The area I live and work in New Jersey is a prominent New York City commuter area. Consequently, my community suffered a staggering number of losses. I remember feeling helpless as the smoldering remains of Ground Zero played on an endless loop on the news while vigils and memorial services were held almost daily. I wanted to do something.
At the time, I was a young and inexperienced play therapist in training when the director of a local art therapy program became aware I was working with children too young for their services. Subsequently, for the next two years, I provided play therapy to a number of children who lost parents and family members that day.
My September 11 work was the first time I witnessed children use the power of play to express their feelings about the sudden disappearance of the person who made them breakfast, dressed them, took them to preschool, played with them on the living room floor, bathed them, read them a story, and tucked them into bed at night.
Today, I’m grateful I’m able to do something. Every day. For a living.
More About Christian…
Christian is a graduate of Seton Hall University and Rutgers University, with degrees in Psychology and Clinical Social Work. He is a New Jersey Licensed Clinical Social Worker, a Certified School Social Worker, and a Registered Play Therapist with the Association for Play Therapy.

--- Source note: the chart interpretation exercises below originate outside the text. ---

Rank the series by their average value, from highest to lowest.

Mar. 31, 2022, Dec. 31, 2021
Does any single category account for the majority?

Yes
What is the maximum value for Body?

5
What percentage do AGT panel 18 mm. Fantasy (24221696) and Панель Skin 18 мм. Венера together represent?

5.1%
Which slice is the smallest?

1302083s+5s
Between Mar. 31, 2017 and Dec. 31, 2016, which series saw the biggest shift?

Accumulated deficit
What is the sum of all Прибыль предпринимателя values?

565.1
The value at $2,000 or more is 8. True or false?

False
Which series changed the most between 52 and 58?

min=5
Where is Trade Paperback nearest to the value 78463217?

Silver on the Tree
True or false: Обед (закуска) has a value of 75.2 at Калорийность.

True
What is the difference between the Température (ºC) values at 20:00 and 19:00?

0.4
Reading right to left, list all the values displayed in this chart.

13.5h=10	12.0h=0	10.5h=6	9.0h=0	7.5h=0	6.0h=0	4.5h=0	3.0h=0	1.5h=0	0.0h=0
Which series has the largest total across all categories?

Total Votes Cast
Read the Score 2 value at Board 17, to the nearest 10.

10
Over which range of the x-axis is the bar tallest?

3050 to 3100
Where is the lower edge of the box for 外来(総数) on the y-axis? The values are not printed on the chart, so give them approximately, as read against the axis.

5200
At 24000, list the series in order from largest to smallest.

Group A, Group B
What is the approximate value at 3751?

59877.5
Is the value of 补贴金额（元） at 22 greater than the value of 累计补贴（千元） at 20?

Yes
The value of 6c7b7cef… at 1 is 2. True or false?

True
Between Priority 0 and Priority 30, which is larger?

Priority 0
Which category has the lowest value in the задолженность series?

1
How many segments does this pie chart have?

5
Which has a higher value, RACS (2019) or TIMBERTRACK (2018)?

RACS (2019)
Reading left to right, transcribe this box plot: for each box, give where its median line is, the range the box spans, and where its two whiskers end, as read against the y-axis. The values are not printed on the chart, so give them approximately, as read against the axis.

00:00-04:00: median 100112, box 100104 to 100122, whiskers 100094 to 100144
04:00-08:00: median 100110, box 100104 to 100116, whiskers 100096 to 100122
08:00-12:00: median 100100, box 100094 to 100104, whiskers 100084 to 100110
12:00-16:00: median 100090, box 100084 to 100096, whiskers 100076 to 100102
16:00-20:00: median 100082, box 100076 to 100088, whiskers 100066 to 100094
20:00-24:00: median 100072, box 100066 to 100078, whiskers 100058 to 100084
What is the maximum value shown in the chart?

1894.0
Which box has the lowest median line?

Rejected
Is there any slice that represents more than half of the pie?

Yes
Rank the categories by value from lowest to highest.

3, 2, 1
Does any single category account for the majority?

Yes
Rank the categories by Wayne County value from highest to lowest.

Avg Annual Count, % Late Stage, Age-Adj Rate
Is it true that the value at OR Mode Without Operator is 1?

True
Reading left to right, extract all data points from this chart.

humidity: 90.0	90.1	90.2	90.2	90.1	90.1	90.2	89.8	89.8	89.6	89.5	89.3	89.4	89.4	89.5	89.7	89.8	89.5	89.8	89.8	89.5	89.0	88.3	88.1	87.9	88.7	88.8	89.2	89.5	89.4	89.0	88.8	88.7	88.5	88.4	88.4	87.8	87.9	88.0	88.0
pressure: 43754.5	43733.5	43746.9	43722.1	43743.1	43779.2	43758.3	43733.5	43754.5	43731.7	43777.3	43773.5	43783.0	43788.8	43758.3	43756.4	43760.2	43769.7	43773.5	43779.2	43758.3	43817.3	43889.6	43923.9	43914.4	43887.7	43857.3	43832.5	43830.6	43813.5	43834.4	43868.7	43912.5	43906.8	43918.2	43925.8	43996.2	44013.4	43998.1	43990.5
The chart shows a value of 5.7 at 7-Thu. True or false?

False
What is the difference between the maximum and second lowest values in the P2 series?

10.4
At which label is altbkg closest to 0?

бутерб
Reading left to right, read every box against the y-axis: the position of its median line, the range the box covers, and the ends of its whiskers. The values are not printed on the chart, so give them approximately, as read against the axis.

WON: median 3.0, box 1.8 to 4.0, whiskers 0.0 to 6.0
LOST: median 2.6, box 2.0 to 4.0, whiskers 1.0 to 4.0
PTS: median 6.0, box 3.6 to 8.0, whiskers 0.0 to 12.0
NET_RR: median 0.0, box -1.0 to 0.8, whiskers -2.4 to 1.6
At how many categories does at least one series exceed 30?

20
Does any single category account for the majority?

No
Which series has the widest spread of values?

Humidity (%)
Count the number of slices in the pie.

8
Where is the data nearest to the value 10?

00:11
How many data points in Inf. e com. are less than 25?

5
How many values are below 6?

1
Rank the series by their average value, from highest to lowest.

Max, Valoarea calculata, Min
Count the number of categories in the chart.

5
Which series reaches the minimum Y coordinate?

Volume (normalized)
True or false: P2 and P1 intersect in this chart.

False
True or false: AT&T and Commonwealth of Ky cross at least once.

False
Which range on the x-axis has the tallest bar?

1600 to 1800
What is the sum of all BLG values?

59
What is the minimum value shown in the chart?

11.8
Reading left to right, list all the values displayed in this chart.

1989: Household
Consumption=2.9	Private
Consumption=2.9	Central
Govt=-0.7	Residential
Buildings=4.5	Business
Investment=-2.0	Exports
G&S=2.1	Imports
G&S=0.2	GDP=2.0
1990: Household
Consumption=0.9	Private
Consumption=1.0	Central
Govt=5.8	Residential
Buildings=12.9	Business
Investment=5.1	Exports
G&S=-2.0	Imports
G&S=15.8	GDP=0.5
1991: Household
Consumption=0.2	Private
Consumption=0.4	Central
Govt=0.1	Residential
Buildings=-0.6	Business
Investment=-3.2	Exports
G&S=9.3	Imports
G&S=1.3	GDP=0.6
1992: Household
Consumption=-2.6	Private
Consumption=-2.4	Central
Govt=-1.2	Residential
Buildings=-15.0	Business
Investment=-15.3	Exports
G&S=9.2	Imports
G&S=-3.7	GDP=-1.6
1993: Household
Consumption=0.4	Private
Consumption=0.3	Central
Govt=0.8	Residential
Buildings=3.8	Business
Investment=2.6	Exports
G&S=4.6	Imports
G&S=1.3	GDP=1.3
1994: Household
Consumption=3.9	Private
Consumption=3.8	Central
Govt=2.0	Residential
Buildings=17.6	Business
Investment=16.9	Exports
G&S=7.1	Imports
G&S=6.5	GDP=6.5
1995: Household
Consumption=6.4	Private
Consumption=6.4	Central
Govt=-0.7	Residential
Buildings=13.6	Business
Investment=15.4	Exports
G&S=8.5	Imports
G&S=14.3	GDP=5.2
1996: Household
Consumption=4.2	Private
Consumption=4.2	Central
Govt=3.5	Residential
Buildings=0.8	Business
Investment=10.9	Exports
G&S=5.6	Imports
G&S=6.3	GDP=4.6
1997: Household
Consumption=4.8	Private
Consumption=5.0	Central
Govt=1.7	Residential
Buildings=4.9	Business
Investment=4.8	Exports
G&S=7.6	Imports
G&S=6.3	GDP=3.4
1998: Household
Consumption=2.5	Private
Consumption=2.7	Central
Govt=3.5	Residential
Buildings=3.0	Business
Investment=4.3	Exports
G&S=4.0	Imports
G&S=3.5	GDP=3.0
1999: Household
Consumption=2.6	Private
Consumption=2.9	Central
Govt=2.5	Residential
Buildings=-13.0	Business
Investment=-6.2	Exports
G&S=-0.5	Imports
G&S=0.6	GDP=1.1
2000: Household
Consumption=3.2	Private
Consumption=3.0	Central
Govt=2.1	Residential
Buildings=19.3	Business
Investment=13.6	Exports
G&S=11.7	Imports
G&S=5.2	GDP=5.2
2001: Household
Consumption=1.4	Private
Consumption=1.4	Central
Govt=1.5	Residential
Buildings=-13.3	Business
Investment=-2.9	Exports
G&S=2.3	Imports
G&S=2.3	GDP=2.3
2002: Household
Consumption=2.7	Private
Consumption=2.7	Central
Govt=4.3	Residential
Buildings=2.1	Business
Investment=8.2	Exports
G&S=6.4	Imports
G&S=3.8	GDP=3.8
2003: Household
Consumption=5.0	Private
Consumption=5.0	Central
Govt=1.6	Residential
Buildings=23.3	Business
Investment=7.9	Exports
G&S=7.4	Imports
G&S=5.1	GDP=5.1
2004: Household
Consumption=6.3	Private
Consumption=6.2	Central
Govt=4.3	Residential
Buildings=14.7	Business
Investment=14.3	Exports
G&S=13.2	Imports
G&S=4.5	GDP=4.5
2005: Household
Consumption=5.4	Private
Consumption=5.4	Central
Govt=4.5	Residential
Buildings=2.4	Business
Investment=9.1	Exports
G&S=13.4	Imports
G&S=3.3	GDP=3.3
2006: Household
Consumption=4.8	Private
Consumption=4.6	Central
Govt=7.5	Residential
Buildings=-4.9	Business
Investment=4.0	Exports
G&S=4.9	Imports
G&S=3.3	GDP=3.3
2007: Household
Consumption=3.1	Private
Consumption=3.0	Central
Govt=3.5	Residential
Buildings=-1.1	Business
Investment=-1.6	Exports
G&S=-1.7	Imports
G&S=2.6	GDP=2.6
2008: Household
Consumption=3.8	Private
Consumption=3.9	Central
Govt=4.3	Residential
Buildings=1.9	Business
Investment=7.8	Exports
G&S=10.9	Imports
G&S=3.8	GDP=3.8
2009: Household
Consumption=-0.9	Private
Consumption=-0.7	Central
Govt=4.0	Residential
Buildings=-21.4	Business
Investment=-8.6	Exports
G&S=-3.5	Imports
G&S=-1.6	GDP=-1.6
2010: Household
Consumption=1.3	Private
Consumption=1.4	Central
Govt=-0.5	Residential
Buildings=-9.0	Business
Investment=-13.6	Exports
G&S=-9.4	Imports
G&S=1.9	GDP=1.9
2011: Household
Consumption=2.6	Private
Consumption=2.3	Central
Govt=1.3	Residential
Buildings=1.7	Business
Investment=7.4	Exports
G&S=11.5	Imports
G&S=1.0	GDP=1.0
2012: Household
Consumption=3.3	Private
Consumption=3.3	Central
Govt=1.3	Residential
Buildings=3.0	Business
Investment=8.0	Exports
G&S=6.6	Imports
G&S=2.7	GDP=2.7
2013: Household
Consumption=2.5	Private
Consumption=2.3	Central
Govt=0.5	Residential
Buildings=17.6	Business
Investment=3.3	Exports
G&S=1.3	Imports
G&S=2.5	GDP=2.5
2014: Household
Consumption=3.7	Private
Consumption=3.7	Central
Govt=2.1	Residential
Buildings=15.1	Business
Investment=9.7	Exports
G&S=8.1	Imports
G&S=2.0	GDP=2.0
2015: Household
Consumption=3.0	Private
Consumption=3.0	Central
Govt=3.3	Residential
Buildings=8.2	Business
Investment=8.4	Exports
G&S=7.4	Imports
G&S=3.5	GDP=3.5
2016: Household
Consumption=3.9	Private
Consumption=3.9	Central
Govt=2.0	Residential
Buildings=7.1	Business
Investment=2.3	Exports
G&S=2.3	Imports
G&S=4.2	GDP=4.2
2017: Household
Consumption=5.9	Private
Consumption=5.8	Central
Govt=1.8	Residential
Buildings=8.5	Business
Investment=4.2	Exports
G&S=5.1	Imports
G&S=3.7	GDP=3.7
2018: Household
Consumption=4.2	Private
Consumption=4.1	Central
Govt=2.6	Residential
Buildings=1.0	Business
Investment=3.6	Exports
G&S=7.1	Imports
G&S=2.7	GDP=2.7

In private practice since 2000, Christian worked with a number of children who lost parents and family members on September 11, 2001. His work is cited in the book: Middletown, America: One Town’s Passage from Trauma to Hope, by Gail Sheehy, 2002.
Between 2003 and 2010, Christian was also employed as a play therapist by 180, Turning Lives Around, an agency devoted to serving parents and children exposed to domestic violence.
As a contracted provider with New Jersey’s Division of Child Protection and Permanency, Christian treats the youngest survivors of physical and sexual abuse, emotional neglect, and trauma.
Christian also served as a Preschool Intervention Specialist for a school district in New Jersey for more than 19 years. His work with teachers and children in the preschool classroom influenced the development of Universal Play Therapy: A Guide for Supporting Children’s Development, published in 2016.
Currently, Christian maintains a full-time private practice and is committed to sharing what he has learned in his career with Early Childhood Educators and parents through Play to Grow and workshop presenting.